I would argue that if you run Kubernetes, then you frequently already have the resource to maintain your own images.
If you don't need the bitnami helm chart functionality, using more stock container images is easy and preferable.
At my previous company, we used it because of the low CVE counts. We needed to report the CVE count for every Docker image we used every month, so most of the images were from Bitnami.
There are many enterprise companies freeloading on Bitnami images, and I’m surprised it took Broadcom this long to make this change.
It's time to build your own from core / foundational images - something I recently learned and now seek to master.
Is all the panic because everyone is trying to avoid learning how to actually install the pieces of software (once), and their magic (free) black boxes are going away?
I recommend VS Code remote connections and docker builds via the docker extension to do rapid build-run-redo. Remember to make sure it works from scratch each time. You can automate them with Jenkins... (which came first, the Jenkins or the Jenkins Docker image?) I also recommend Platform One. (you'll need a smart card) I also recommend reading the particular software's documentation ;)
"Just go get the DEV image, Josh."
The Photon images provide many other benefits not previously available to users of Debian images, including:
So good riddance, as far as I'm concerned. I recommend anyone to avoid using them, and switch to official images or to build them yourself if they're not provided. That's the more secure approach, anyway.

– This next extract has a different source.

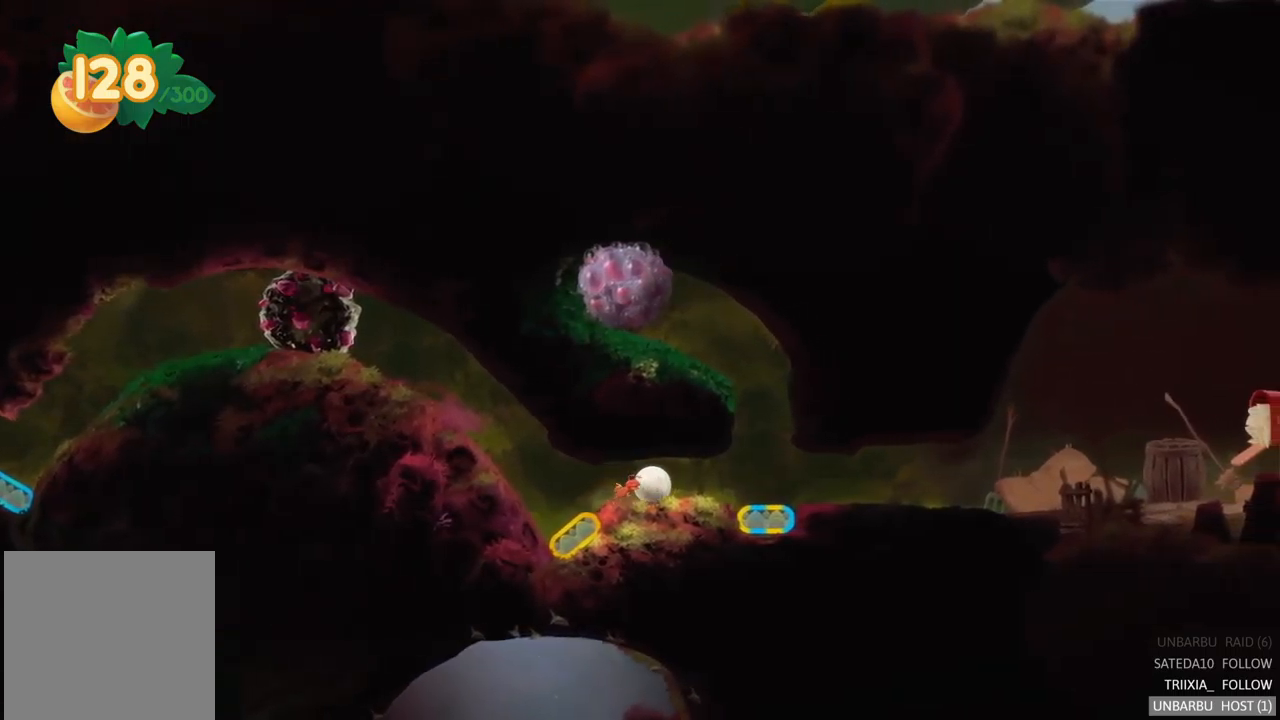
{"buttons": [], "left_stick": "left", "right_stick": "center", "events": [[317, "left_stick", "center"], [450, "left_stick", "left"]]}
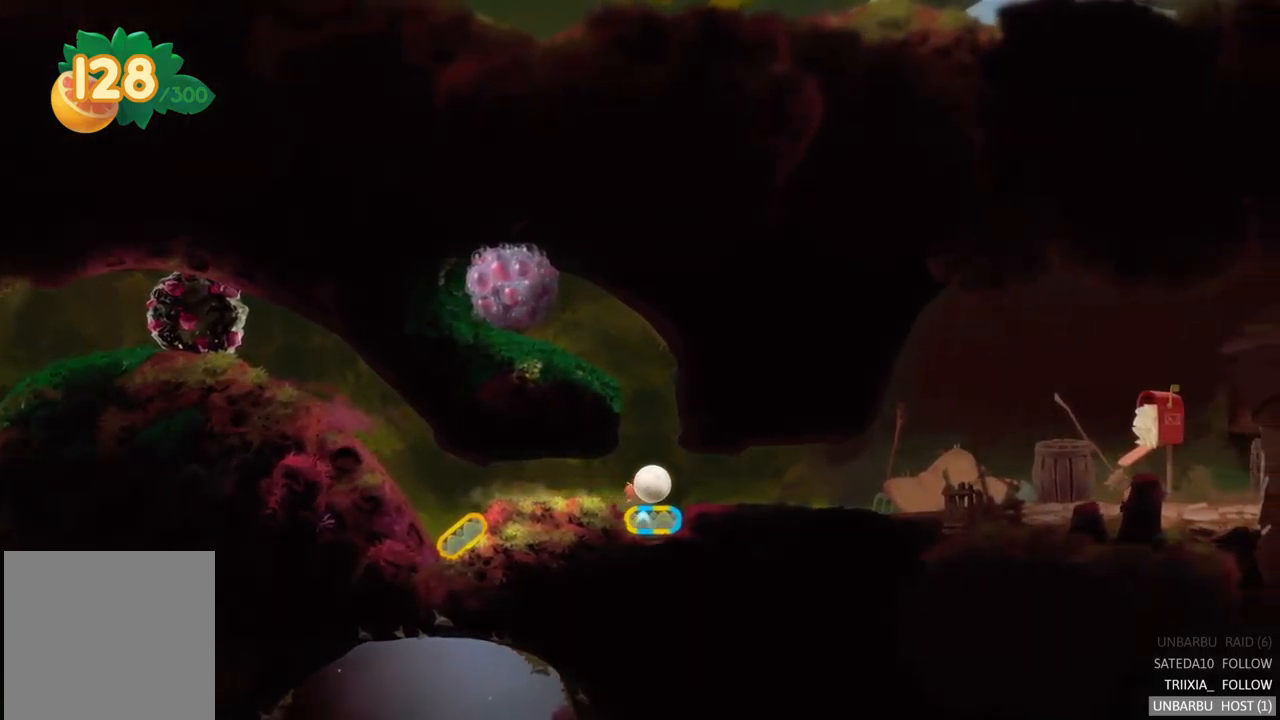
{"buttons": [], "left_stick": "center", "right_stick": "center", "events": [[50, "R2", "down"], [334, "left_stick", "center"], [350, "R2", "up"]]}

Aside of having to re-mount the data disk and move things around manually; the -ha chart has numerous other issues where it always requires the master to be node-0. And with pods being rescheduled within a statefulset, good look having the master be on node-0. If there was an outage and the master is anywhere else, node-0 will just 'wait' for a master to come online, time out and shoot itself in the head thinking it is in a network partition and that retrying may help.
The algorithm implemented by postgresql-ha turned out to be plain broken. Only able to survive pods neatly shutting down.
Over time it will limit adoption and ultimately just make everyone go back to the native open source offering, cutting bitnami/Broadcom out of the loop.
Broadcom really took the open source community backwards with this move IMO.
It's not always a 5 minute job to switch to a different image with different configuration and retooling required.
Fortunately, I started moving us away from Bitnami a little while ago because they started giving me the ick some time back, but a few stragglers remain.
Edit: As I see it's true.
Source code for OCI images: https://github.com/bitnami/containers/tree/main/bitnami
Charts: https://github.com/bitnami/charts/tree/main/bitnami
If you look at the folders there, you'll see that all of the older Dockerfiles have been removed, even for versions of software that are not EOL.
For example:
PostgreSQL 13 (gone): https://github.com/bitnami/containers/tree/main/bitnami/post...
PostgreSQL 14 (gone): https://github.com/bitnami/containers/tree/main/bitnami/post...
PostgreSQL 15 (gone): https://github.com/bitnami/containers/tree/main/bitnami/post...
PostgreSQL 16 (gone): https://github.com/bitnami/containers/tree/main/bitnami/post...
PostgreSQL 17 (present): https://github.com/bitnami/containers/tree/main/bitnami/post...
> The source code for containers and Helm charts remains available on GitHub under the Apache 2.0 license.
Ofc they're all still in the Git history: https://github.com/bitnami/containers/commit/7651d48119a1f3f... but they must have a very interesting interpretation of what available means then.
[1] https://github.com/continusec/htvend
We'll see :)
With FrankenPHP, I can't imagine why I'd choose Bitnami anymore.